* Your goal *
Scan the data, and whenever a line contains "about", copy it.
The data START
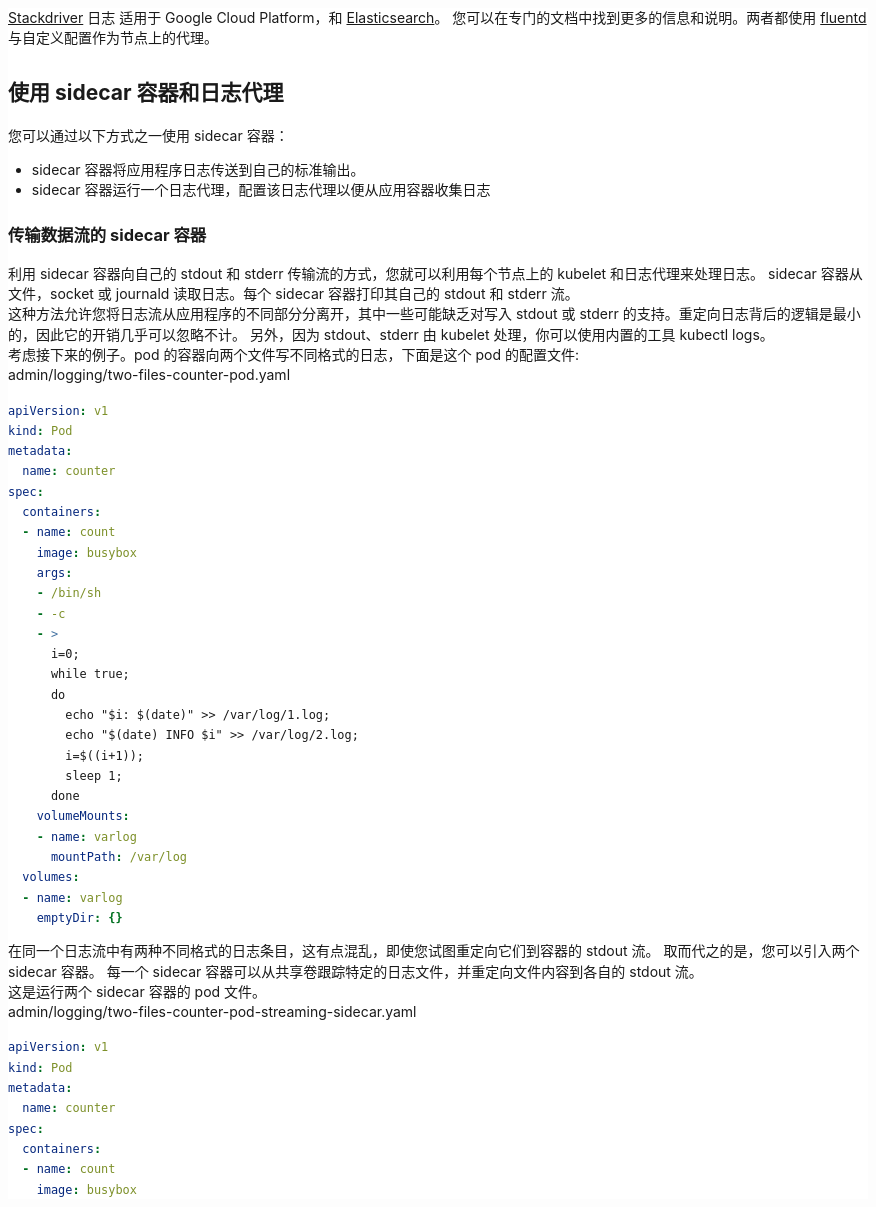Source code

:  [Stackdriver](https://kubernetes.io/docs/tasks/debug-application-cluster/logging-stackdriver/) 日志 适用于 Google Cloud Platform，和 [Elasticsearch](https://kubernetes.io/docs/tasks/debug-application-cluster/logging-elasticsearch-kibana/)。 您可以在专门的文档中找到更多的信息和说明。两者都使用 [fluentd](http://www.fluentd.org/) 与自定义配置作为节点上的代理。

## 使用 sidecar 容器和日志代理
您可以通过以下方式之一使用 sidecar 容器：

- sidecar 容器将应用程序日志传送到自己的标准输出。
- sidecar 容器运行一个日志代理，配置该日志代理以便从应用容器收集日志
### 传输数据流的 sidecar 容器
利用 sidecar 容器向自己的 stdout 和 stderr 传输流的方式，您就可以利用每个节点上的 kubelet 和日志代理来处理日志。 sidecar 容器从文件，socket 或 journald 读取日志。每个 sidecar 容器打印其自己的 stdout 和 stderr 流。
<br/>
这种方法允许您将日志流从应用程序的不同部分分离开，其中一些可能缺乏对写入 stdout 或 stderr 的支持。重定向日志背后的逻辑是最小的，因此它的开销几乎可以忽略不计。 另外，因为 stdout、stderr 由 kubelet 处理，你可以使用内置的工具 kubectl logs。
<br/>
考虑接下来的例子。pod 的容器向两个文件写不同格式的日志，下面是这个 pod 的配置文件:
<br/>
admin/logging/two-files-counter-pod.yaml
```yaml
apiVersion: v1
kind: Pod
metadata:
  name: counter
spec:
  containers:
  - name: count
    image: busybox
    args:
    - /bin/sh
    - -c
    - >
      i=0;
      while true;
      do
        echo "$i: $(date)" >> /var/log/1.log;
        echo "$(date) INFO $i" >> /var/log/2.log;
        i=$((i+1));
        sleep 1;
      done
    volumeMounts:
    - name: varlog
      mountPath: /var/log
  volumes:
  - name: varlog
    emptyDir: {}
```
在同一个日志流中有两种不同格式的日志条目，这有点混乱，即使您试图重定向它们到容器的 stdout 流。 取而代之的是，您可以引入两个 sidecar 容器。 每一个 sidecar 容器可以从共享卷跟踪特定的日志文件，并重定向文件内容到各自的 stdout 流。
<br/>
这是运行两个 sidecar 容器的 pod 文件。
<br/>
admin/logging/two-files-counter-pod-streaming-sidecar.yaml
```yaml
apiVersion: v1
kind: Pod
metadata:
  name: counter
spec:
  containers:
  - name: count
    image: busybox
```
The data END
The data START
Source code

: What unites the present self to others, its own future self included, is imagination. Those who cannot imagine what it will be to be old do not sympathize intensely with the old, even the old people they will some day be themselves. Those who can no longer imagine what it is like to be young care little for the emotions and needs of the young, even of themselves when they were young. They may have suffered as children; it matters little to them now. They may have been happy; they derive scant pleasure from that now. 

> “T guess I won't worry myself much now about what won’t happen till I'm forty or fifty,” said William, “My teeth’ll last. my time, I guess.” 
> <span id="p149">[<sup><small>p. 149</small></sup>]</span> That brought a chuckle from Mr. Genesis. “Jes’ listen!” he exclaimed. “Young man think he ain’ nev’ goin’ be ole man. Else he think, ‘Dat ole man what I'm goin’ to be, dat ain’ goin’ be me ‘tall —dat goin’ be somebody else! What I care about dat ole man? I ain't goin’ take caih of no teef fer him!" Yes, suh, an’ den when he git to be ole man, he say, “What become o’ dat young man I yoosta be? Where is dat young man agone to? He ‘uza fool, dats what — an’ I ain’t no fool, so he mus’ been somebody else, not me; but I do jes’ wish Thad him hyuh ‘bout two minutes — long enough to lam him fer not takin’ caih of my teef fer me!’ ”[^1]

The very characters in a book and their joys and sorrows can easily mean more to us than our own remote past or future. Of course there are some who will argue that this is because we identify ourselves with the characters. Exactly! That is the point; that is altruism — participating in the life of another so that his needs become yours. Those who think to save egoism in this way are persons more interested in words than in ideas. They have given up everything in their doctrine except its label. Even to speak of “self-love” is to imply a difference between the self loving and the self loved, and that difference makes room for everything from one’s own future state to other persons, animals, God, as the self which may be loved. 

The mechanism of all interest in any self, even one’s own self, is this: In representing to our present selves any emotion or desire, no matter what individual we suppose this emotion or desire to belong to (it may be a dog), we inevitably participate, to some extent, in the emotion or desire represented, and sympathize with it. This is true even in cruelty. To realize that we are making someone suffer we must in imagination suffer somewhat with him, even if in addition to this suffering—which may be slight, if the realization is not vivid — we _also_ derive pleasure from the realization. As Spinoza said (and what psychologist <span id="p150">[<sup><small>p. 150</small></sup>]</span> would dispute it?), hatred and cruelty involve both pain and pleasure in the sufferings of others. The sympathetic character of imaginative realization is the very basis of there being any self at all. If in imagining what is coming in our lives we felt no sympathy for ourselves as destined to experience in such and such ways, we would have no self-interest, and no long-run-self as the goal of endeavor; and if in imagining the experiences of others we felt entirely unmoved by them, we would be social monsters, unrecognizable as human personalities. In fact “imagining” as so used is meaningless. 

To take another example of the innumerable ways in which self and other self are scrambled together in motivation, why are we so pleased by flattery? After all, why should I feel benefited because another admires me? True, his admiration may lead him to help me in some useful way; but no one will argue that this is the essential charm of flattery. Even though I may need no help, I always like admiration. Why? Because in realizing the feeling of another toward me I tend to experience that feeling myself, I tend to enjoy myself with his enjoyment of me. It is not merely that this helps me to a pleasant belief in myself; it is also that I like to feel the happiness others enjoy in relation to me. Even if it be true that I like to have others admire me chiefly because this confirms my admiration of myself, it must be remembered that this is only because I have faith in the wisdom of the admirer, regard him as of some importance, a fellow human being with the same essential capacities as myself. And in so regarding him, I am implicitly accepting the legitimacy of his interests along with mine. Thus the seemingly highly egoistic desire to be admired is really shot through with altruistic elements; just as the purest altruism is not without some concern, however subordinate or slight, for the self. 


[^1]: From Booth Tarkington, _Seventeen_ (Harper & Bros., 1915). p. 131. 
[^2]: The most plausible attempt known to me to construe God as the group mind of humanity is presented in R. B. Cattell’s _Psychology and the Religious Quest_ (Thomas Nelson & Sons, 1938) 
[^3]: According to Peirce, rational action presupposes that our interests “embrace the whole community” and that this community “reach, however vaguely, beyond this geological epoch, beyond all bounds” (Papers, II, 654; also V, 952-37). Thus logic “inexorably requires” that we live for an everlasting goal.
The data END
The data START
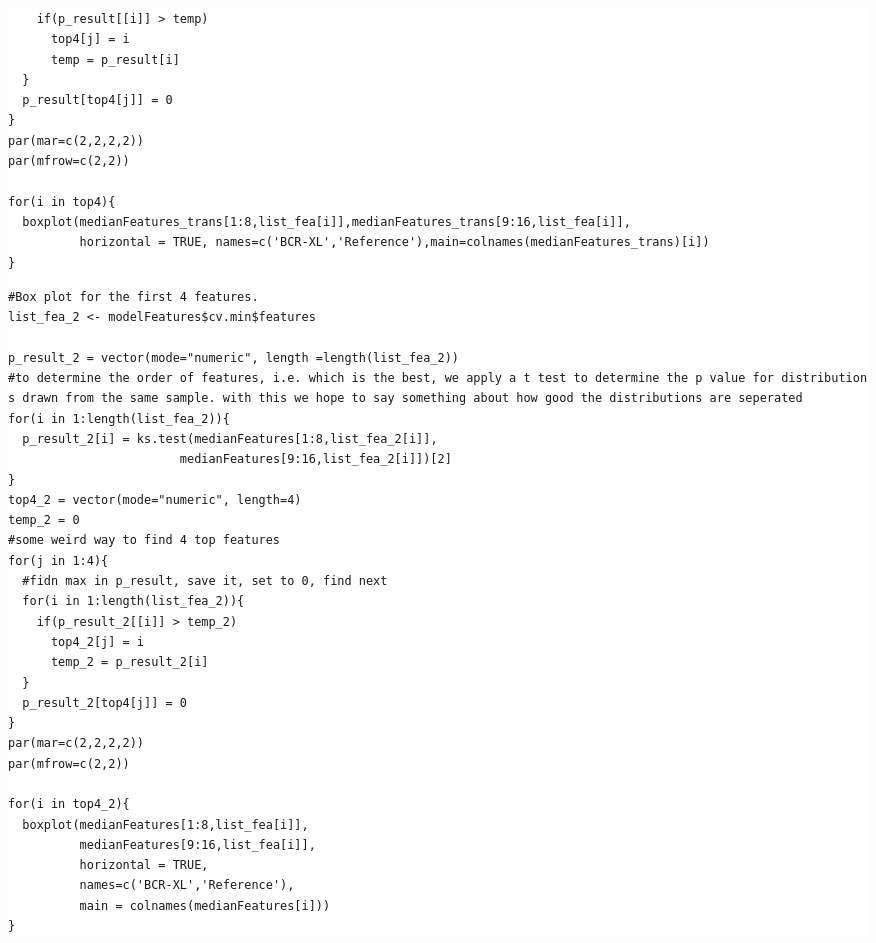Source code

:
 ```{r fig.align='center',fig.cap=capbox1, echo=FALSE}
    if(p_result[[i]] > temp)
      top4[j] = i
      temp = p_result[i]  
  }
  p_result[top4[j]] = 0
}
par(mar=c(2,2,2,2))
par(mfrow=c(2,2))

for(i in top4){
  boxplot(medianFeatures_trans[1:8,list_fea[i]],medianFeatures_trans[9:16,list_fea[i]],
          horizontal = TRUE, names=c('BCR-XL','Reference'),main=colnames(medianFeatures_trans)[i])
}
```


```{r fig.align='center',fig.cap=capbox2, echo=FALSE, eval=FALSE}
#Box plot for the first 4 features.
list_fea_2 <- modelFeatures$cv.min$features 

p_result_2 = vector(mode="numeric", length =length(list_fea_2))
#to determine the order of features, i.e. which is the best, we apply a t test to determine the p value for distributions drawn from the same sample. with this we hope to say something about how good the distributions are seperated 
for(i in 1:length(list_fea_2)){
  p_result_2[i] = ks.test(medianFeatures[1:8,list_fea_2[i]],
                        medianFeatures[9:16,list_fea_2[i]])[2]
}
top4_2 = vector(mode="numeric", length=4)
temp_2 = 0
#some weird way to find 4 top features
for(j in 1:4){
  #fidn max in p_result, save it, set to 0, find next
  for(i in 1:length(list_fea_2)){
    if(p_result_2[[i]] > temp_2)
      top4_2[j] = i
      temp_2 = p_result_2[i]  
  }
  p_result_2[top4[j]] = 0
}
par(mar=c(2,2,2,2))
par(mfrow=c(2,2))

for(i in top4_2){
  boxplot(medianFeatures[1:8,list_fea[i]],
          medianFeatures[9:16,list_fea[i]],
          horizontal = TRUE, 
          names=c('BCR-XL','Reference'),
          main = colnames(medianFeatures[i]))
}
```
The data END
* Solution to the exercise *
> “T guess I won't worry myself much now about what won’t happen till I'm forty or fifty,” said William, “My teeth’ll last. my time, I guess.” 
> <span id="p149">[<sup><small>p. 149</small></sup>]</span> That brought a chuckle from Mr. Genesis. “Jes’ listen!” he exclaimed. “Young man think he ain’ nev’ goin’ be ole man. Else he think, ‘Dat ole man what I'm goin’ to be, dat ain’ goin’ be me ‘tall —dat goin’ be somebody else! What I care about dat ole man? I ain't goin’ take caih of no teef fer him!" Yes, suh, an’ den when he git to be ole man, he say, “What become o’ dat young man I yoosta be? Where is dat young man agone to? He ‘uza fool, dats what — an’ I ain’t no fool, so he mus’ been somebody else, not me; but I do jes’ wish Thad him hyuh ‘bout two minutes — long enough to lam him fer not takin’ caih of my teef fer me!’ ”[^1]
#to determine the order of features, i.e. which is the best, we apply a t test to determine the p value for distributions drawn from the same sample. with this we hope to say something about how good the distributions are seperated 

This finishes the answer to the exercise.